▶ _THE TASK_
Sort through the data and copy the lines holding the word "layout".

EXTRACTED ENTRIES below:

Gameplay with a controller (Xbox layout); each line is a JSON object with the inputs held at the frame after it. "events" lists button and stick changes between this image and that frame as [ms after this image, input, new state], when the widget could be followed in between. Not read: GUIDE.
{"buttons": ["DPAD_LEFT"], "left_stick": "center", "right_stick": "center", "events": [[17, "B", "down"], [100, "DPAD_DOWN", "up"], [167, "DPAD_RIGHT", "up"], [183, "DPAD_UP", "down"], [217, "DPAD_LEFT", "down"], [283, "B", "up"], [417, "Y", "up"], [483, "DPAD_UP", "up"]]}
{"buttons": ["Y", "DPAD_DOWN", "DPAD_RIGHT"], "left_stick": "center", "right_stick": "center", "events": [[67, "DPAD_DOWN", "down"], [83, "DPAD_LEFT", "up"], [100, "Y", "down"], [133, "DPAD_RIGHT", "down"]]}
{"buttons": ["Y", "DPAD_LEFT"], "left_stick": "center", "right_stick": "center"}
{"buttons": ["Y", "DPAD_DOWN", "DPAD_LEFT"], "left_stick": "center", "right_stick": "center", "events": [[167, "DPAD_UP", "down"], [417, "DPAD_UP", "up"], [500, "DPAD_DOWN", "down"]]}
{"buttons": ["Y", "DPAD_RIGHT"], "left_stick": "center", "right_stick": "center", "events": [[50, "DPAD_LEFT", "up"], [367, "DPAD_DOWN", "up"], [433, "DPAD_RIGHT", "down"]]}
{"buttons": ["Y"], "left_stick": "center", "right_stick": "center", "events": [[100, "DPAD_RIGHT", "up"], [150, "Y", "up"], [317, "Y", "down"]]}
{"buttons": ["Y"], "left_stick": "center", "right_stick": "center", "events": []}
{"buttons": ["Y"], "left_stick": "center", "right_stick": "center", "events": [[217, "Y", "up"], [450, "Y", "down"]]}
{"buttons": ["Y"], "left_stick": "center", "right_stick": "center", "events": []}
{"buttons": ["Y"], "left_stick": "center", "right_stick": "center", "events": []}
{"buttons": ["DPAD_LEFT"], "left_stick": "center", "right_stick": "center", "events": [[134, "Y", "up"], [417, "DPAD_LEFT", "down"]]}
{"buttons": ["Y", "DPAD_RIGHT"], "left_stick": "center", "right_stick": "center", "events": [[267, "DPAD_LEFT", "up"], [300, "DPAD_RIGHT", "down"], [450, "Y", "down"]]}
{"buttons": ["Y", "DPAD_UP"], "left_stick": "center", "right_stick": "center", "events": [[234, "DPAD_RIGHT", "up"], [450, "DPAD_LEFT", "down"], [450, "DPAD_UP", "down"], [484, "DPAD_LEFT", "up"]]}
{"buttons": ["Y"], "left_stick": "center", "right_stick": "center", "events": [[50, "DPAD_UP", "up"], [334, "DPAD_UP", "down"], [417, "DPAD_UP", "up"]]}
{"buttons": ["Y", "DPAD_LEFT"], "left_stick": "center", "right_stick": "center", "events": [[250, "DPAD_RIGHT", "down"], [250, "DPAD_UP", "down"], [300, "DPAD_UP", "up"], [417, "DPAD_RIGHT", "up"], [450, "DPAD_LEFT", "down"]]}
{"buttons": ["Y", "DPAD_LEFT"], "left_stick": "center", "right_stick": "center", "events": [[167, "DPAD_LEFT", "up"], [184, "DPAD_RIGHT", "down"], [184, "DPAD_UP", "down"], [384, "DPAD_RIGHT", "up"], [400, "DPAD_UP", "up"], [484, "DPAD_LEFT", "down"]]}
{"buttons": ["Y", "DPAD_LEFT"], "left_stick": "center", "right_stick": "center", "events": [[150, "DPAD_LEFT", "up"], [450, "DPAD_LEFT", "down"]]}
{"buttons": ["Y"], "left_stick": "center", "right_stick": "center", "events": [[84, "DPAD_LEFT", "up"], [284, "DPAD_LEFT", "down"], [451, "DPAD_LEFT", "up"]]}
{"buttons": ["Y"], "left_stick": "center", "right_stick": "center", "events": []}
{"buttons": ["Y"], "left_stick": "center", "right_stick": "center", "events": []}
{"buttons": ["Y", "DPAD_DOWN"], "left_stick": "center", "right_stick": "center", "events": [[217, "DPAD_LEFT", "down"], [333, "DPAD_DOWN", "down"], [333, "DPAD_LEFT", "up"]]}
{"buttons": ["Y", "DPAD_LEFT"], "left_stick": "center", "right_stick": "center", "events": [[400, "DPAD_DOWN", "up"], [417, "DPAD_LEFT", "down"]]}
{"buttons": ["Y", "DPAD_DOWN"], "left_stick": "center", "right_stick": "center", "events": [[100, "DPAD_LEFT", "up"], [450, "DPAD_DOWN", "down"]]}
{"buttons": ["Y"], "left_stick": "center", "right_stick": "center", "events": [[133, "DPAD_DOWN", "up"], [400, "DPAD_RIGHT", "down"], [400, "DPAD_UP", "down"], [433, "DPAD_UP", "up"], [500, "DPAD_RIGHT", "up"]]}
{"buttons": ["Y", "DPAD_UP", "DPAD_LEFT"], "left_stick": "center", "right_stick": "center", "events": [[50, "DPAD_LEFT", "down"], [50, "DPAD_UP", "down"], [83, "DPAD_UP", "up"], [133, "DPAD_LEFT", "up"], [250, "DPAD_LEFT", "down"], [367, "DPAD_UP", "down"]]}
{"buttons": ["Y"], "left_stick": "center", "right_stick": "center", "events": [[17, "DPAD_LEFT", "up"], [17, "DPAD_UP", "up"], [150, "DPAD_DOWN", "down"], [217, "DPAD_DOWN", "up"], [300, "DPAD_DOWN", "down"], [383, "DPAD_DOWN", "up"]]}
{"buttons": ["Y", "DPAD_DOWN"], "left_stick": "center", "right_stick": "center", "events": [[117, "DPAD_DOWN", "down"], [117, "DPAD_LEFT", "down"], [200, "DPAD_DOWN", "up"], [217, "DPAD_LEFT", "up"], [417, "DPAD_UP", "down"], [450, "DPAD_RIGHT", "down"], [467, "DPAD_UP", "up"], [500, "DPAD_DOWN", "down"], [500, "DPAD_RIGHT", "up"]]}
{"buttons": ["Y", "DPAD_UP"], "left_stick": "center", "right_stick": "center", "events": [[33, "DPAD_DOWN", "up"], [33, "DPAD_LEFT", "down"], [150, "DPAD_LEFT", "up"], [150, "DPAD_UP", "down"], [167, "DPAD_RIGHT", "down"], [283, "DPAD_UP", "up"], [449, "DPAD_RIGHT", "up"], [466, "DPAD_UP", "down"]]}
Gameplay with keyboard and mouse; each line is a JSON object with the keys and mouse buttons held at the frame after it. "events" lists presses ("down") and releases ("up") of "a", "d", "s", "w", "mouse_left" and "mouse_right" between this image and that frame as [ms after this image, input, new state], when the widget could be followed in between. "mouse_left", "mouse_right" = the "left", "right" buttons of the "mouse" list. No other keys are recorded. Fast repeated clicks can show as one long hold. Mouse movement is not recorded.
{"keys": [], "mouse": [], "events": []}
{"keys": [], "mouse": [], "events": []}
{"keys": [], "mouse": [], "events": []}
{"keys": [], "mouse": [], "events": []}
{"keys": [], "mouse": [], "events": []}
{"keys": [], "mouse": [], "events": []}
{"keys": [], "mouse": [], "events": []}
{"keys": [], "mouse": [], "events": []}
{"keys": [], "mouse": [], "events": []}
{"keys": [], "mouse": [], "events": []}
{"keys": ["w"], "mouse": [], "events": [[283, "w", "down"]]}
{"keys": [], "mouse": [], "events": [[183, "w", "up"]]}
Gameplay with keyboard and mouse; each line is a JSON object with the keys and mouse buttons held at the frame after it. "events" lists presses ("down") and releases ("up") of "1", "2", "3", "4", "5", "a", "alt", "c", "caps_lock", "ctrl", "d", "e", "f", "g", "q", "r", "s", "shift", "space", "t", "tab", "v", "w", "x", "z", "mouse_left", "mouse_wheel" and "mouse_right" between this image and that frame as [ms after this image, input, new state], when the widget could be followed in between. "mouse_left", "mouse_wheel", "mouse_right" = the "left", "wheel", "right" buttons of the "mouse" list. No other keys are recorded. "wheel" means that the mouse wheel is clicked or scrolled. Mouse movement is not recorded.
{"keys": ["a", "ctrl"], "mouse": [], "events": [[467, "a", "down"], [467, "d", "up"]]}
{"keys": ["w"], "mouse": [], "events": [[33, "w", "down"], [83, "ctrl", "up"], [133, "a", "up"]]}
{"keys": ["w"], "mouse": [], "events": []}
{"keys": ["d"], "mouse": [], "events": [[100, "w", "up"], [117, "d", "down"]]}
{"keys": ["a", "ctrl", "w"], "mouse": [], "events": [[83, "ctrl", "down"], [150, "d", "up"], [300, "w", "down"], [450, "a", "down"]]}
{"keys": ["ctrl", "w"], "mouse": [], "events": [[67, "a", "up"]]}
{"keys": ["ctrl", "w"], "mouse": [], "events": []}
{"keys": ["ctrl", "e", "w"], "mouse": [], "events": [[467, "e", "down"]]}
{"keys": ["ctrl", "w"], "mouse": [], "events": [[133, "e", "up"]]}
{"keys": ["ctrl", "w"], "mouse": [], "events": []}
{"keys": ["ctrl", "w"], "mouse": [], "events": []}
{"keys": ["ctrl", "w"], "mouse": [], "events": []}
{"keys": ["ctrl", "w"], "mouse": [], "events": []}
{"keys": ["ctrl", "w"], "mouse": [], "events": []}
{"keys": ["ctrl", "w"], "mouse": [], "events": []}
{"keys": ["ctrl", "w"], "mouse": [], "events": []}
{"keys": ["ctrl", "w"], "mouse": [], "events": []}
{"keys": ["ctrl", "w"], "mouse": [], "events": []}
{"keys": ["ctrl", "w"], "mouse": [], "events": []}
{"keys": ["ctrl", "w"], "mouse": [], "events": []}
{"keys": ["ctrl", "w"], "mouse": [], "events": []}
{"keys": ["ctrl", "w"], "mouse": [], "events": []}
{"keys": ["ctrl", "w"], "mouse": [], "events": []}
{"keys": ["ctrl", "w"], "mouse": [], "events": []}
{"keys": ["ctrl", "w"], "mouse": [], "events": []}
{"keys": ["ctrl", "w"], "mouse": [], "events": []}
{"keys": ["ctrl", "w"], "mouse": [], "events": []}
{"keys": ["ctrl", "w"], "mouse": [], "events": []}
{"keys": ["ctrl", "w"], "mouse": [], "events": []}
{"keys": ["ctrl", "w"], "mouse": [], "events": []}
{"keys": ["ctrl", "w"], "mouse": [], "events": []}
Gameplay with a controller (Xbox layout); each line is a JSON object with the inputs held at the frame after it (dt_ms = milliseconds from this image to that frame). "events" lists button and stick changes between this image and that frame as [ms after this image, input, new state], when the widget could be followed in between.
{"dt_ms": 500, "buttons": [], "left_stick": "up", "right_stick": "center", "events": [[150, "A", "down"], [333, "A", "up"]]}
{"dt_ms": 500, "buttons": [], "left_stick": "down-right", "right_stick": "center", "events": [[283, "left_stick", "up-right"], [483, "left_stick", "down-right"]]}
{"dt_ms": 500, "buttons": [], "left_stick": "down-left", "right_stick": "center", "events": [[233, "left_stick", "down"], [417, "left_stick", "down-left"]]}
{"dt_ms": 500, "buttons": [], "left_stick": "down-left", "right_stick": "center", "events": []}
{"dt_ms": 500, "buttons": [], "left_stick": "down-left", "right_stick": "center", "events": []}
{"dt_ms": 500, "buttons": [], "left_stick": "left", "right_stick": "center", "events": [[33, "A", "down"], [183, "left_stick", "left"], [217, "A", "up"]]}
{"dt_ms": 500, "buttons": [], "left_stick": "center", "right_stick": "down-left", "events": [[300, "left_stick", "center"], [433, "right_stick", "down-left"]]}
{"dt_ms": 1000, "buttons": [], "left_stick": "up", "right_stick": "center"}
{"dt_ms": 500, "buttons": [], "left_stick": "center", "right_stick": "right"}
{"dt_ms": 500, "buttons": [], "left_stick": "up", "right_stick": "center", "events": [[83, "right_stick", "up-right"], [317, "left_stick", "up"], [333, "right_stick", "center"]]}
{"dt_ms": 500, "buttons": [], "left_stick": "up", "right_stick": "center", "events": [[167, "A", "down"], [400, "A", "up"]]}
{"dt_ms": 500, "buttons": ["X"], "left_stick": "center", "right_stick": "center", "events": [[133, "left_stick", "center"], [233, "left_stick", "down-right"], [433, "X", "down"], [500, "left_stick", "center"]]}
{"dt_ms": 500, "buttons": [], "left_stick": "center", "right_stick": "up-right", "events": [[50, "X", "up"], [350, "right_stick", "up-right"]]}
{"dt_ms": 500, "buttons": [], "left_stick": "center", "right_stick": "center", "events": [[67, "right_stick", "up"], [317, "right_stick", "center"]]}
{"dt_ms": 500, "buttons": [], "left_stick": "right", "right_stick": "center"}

End of EXTRACTED ENTRIES.

▶ _RESULT_
Gameplay with a controller (Xbox layout); each line is a JSON object with the inputs held at the frame after it. "events" lists button and stick changes between this image and that frame as [ms after this image, input, new state], when the widget could be followed in between. Not read: GUIDE.
Gameplay with a controller (Xbox layout); each line is a JSON object with the inputs held at the frame after it (dt_ms = milliseconds from this image to that frame). "events" lists button and stick changes between this image and that frame as [ms after this image, input, new state], when the widget could be followed in between.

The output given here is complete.